Krążyłem po pokoju w tą i w drugą. Martwiła mnie pewna kwestia. Czy to prawda co słyszałem na uczelni? Czy naprawdę jakaś idiotka wylała kawę na SunYeon? W dodatku ponoć była gorąca ta kawa. Pewnie ma oparzenie- pomyślałem i jak na zawołanie spojrzałem na łóżko dziewczyny. Coś przykuło moją uwagę, niewielkie zwinięte w pościeli. Biała tubka. Przyjrzałem się owemu przedmiotowi. „ Maść na oparzenia” po przeczytaniu tego zdania miałem zamiar ruszyć biegiem z akademika w poszukiwaniu dziewczyny.
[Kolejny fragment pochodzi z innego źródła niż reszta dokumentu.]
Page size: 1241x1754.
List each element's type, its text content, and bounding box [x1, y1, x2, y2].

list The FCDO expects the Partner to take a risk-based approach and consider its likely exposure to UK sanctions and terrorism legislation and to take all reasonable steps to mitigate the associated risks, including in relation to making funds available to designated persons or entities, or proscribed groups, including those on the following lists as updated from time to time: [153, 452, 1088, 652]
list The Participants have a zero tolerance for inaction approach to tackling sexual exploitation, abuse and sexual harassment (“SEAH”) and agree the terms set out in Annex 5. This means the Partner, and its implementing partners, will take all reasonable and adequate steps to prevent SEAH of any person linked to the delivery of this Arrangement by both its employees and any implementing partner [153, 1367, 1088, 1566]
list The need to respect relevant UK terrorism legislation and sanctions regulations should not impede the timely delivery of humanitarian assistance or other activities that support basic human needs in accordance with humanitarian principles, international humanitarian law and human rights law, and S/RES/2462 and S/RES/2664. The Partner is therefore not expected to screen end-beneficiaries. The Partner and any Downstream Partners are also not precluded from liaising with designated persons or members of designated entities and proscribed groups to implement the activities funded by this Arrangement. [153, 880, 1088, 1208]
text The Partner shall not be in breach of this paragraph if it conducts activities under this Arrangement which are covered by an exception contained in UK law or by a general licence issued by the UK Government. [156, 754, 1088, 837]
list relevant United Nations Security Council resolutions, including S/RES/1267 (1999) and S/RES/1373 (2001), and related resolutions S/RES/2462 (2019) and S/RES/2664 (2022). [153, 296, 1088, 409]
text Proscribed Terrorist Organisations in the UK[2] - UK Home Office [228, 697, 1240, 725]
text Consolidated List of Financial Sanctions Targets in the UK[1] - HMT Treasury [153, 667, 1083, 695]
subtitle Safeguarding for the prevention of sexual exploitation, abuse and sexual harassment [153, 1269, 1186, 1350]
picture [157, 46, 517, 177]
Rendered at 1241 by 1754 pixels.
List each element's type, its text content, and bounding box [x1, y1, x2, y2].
Nawet nie chwyciłem za klamkę a ktoś wszedł do środka. Niby z pozoru wyglądała jak chłopak, ale to nie był on, lecz ona. Ubrana w ciuchy lekko przyduże, jakąś śmieszną perukę, z plecakiem wypchanym ciuchami  dziewczęcymi na ramionach. Nie panując nad sobą popchnąłem ją na ścianę i szybko rozpiąłem guziki męskiej koszuli. Nie obeszło się bez krzyków i pisków. Jednak jestem facetem co daje mi od razu większą przewagę nad dziewczyną. Jestem silniejszy. Zesztywniałem widząc bandaż owinięty wokół jej piersi. Nawet nie miała stanika co sugerowało brak ramiączek. W chwili gdy byłem oszołomiony tym odkryciem dziewczyna uderzyła mnie z całej siły w policzek. Normalnie pewnie zwróciłbym na to uwagę, ale teraz liczyło się to, że ona została zraniona.
- Zdurniałeś do reszty! Powiedziałeś, że się na mnie nie rzucisz póki nie wyskoczę w samym ręczniku!- wydarła się. Zamknąłem drzwi na klucz aby czasem ktoś nie chciał wejść do środka i przeszkodzić w rozmowie. A porozmawiać musieliśmy.
- Która ci to zrobiła?- powiedziałem wściekły.
Nie zwracając na jego słowa zaczęłam pakować wszystkie swoje rzeczy. KyungSoo czekał na mnie w holu budynku. Postanowiłam, że zamieszkam z nim. Dopóki nie znajdzie się wolne miejsce w akademiku w pokojach dla dziewczyn. Chłopak był zaskoczony moim zachowaniem, z początku patrzył tylko na to co robię. Lecz potem zaczął coś wrzeszczeć, gdy dalej nie zwracałam na niego uwagi chłopak złapał mnie za nadgarstek i odwrócił w swoją stronę.
- Do cholery pytałem która to!- wydarł się.
- Odwal się, nie będę już ci służyła, nie będę też udawała twojej dziewczyny- wysyczałam. Miałam dość, nic nie szło tak jak powinno liczyłam, ze jeśli się wyprowadzę to problemy znikną. W tym momencie mój telefon zaczął wibrować w kieszeni, po chwili dało się słyszeć jedną z moich ulubionych piosenek zespołu Shinee – Lucifer. Wyciągnęłam go z kieszeni z zamiarem odebrania, ale uprzedził mnie Sehun.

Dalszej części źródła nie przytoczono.